━━━ SUPPLIED DATA

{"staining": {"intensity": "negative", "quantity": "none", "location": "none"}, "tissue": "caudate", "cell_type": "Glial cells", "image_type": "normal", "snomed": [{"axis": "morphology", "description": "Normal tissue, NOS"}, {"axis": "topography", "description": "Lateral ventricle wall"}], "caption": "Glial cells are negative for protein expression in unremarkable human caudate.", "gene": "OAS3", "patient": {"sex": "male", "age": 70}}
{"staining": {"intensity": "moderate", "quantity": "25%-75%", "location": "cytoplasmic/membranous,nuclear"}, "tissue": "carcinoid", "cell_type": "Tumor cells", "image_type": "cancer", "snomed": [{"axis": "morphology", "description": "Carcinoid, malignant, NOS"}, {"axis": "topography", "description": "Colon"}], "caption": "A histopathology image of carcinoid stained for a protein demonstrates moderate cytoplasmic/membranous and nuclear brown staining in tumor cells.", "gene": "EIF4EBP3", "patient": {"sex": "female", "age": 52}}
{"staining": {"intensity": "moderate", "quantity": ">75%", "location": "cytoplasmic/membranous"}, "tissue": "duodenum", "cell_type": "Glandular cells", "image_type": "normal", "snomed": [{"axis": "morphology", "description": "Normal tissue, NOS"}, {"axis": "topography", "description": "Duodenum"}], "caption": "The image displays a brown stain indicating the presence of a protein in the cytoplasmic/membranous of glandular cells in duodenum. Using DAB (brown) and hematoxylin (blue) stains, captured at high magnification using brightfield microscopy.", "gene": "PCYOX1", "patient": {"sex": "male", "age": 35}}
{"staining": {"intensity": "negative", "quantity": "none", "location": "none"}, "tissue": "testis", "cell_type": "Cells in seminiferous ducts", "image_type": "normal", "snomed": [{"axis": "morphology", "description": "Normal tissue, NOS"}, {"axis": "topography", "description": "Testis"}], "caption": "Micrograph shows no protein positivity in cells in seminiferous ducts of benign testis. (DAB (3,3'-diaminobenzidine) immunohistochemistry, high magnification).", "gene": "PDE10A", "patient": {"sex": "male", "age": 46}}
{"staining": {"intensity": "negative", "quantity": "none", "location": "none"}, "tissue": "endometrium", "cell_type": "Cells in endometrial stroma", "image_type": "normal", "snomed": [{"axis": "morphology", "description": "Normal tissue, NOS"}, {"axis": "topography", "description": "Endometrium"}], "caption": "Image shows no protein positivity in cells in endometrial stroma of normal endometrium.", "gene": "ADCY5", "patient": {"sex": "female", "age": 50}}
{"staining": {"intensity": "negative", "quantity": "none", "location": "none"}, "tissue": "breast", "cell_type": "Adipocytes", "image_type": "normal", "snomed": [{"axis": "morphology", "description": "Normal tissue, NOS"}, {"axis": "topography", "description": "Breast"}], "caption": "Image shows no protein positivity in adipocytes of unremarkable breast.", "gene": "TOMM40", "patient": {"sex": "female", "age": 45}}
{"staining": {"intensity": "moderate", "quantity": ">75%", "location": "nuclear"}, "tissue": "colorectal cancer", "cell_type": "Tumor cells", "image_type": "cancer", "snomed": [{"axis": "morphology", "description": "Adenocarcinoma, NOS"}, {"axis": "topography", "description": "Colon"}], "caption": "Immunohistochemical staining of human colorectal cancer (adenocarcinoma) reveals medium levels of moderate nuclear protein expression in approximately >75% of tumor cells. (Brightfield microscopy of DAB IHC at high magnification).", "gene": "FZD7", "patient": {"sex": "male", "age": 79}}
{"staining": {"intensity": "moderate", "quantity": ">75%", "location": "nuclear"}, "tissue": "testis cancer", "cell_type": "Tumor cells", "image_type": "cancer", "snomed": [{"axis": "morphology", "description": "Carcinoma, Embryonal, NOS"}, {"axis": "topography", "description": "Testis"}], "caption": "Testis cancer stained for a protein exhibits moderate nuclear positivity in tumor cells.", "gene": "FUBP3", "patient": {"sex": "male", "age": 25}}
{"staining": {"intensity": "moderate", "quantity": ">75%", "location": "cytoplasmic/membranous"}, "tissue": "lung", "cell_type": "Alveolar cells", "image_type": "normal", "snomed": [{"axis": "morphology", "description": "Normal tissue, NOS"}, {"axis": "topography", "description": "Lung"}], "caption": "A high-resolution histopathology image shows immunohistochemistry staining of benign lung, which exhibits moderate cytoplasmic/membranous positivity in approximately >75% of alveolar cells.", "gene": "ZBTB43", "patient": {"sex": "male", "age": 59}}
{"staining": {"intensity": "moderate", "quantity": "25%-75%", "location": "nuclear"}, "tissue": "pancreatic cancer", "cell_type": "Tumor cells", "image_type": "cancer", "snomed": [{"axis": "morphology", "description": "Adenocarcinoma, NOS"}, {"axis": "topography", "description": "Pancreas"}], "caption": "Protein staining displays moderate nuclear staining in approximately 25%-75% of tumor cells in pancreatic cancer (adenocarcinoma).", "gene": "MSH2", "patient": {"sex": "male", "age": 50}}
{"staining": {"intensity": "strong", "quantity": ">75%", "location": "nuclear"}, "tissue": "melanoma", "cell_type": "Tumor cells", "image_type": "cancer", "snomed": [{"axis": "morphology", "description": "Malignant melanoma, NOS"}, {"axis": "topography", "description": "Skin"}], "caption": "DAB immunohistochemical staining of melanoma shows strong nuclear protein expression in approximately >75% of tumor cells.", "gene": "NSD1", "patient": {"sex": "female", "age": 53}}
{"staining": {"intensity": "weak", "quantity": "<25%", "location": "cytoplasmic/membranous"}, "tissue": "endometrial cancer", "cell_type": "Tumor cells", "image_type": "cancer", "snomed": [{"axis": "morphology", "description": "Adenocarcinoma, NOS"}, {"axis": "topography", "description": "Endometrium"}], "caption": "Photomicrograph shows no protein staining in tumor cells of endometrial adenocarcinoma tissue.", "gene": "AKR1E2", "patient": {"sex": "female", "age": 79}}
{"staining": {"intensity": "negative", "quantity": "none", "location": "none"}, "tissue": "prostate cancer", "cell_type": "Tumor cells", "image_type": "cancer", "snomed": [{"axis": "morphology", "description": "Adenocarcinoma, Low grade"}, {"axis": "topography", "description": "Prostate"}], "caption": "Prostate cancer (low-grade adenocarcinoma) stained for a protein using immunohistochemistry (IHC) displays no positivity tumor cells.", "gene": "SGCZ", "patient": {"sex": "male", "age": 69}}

━━━━━━

An exact reproduction of all the records is needed.

{"staining": {"intensity": "negative", "quantity": "none", "location": "none"}, "tissue": "caudate", "cell_type": "Glial cells", "image_type": "normal", "snomed": [{"axis": "morphology", "description": "Normal tissue, NOS"}, {"axis": "topography", "description": "Lateral ventricle wall"}], "caption": "Glial cells are negative for protein expression in unremarkable human caudate.", "gene": "OAS3", "patient": {"sex": "male", "age": 70}}
{"staining": {"intensity": "moderate", "quantity": "25%-75%", "location": "cytoplasmic/membranous,nuclear"}, "tissue": "carcinoid", "cell_type": "Tumor cells", "image_type": "cancer", "snomed": [{"axis": "morphology", "description": "Carcinoid, malignant, NOS"}, {"axis": "topography", "description": "Colon"}], "caption": "A histopathology image of carcinoid stained for a protein demonstrates moderate cytoplasmic/membranous and nuclear brown staining in tumor cells.", "gene": "EIF4EBP3", "patient": {"sex": "female", "age": 52}}
{"staining": {"intensity": "moderate", "quantity": ">75%", "location": "cytoplasmic/membranous"}, "tissue": "duodenum", "cell_type": "Glandular cells", "image_type": "normal", "snomed": [{"axis": "morphology", "description": "Normal tissue, NOS"}, {"axis": "topography", "description": "Duodenum"}], "caption": "The image displays a brown stain indicating the presence of a protein in the cytoplasmic/membranous of glandular cells in duodenum. Using DAB (brown) and hematoxylin (blue) stains, captured at high magnification using brightfield microscopy.", "gene": "PCYOX1", "patient": {"sex": "male", "age": 35}}
{"staining": {"intensity": "negative", "quantity": "none", "location": "none"}, "tissue": "testis", "cell_type": "Cells in seminiferous ducts", "image_type": "normal", "snomed": [{"axis": "morphology", "description": "Normal tissue, NOS"}, {"axis": "topography", "description": "Testis"}], "caption": "Micrograph shows no protein positivity in cells in seminiferous ducts of benign testis. (DAB (3,3'-diaminobenzidine) immunohistochemistry, high magnification).", "gene": "PDE10A", "patient": {"sex": "male", "age": 46}}
{"staining": {"intensity": "negative", "quantity": "none", "location": "none"}, "tissue": "endometrium", "cell_type": "Cells in endometrial stroma", "image_type": "normal", "snomed": [{"axis": "morphology", "description": "Normal tissue, NOS"}, {"axis": "topography", "description": "Endometrium"}], "caption": "Image shows no protein positivity in cells in endometrial stroma of normal endometrium.", "gene": "ADCY5", "patient": {"sex": "female", "age": 50}}
{"staining": {"intensity": "negative", "quantity": "none", "location": "none"}, "tissue": "breast", "cell_type": "Adipocytes", "image_type": "normal", "snomed": [{"axis": "morphology", "description": "Normal tissue, NOS"}, {"axis": "topography", "description": "Breast"}], "caption": "Image shows no protein positivity in adipocytes of unremarkable breast.", "gene": "TOMM40", "patient": {"sex": "female", "age": 45}}
{"staining": {"intensity": "moderate", "quantity": ">75%", "location": "nuclear"}, "tissue": "colorectal cancer", "cell_type": "Tumor cells", "image_type": "cancer", "snomed": [{"axis": "morphology", "description": "Adenocarcinoma, NOS"}, {"axis": "topography", "description": "Colon"}], "caption": "Immunohistochemical staining of human colorectal cancer (adenocarcinoma) reveals medium levels of moderate nuclear protein expression in approximately >75% of tumor cells. (Brightfield microscopy of DAB IHC at high magnification).", "gene": "FZD7", "patient": {"sex": "male", "age": 79}}
{"staining": {"intensity": "moderate", "quantity": ">75%", "location": "nuclear"}, "tissue": "testis cancer", "cell_type": "Tumor cells", "image_type": "cancer", "snomed": [{"axis": "morphology", "description": "Carcinoma, Embryonal, NOS"}, {"axis": "topography", "description": "Testis"}], "caption": "Testis cancer stained for a protein exhibits moderate nuclear positivity in tumor cells.", "gene": "FUBP3", "patient": {"sex": "male", "age": 25}}
{"staining": {"intensity": "moderate", "quantity": ">75%", "location": "cytoplasmic/membranous"}, "tissue": "lung", "cell_type": "Alveolar cells", "image_type": "normal", "snomed": [{"axis": "morphology", "description": "Normal tissue, NOS"}, {"axis": "topography", "description": "Lung"}], "caption": "A high-resolution histopathology image shows immunohistochemistry staining of benign lung, which exhibits moderate cytoplasmic/membranous positivity in approximately >75% of alveolar cells.", "gene": "ZBTB43", "patient": {"sex": "male", "age": 59}}
{"staining": {"intensity": "moderate", "quantity": "25%-75%", "location": "nuclear"}, "tissue": "pancreatic cancer", "cell_type": "Tumor cells", "image_type": "cancer", "snomed": [{"axis": "morphology", "description": "Adenocarcinoma, NOS"}, {"axis": "topography", "description": "Pancreas"}], "caption": "Protein staining displays moderate nuclear staining in approximately 25%-75% of tumor cells in pancreatic cancer (adenocarcinoma).", "gene": "MSH2", "patient": {"sex": "male", "age": 50}}
{"staining": {"intensity": "strong", "quantity": ">75%", "location": "nuclear"}, "tissue": "melanoma", "cell_type": "Tumor cells", "image_type": "cancer", "snomed": [{"axis": "morphology", "description": "Malignant melanoma, NOS"}, {"axis": "topography", "description": "Skin"}], "caption": "DAB immunohistochemical staining of melanoma shows strong nuclear protein expression in approximately >75% of tumor cells.", "gene": "NSD1", "patient": {"sex": "female", "age": 53}}
{"staining": {"intensity": "weak", "quantity": "<25%", "location": "cytoplasmic/membranous"}, "tissue": "endometrial cancer", "cell_type": "Tumor cells", "image_type": "cancer", "snomed": [{"axis": "morphology", "description": "Adenocarcinoma, NOS"}, {"axis": "topography", "description": "Endometrium"}], "caption": "Photomicrograph shows no protein staining in tumor cells of endometrial adenocarcinoma tissue.", "gene": "AKR1E2", "patient": {"sex": "female", "age": 79}}
{"staining": {"intensity": "negative", "quantity": "none", "location": "none"}, "tissue": "prostate cancer", "cell_type": "Tumor cells", "image_type": "cancer", "snomed": [{"axis": "morphology", "description": "Adenocarcinoma, Low grade"}, {"axis": "topography", "description": "Prostate"}], "caption": "Prostate cancer (low-grade adenocarcinoma) stained for a protein using immunohistochemistry (IHC) displays no positivity tumor cells.", "gene": "SGCZ", "patient": {"sex": "male", "age": 69}}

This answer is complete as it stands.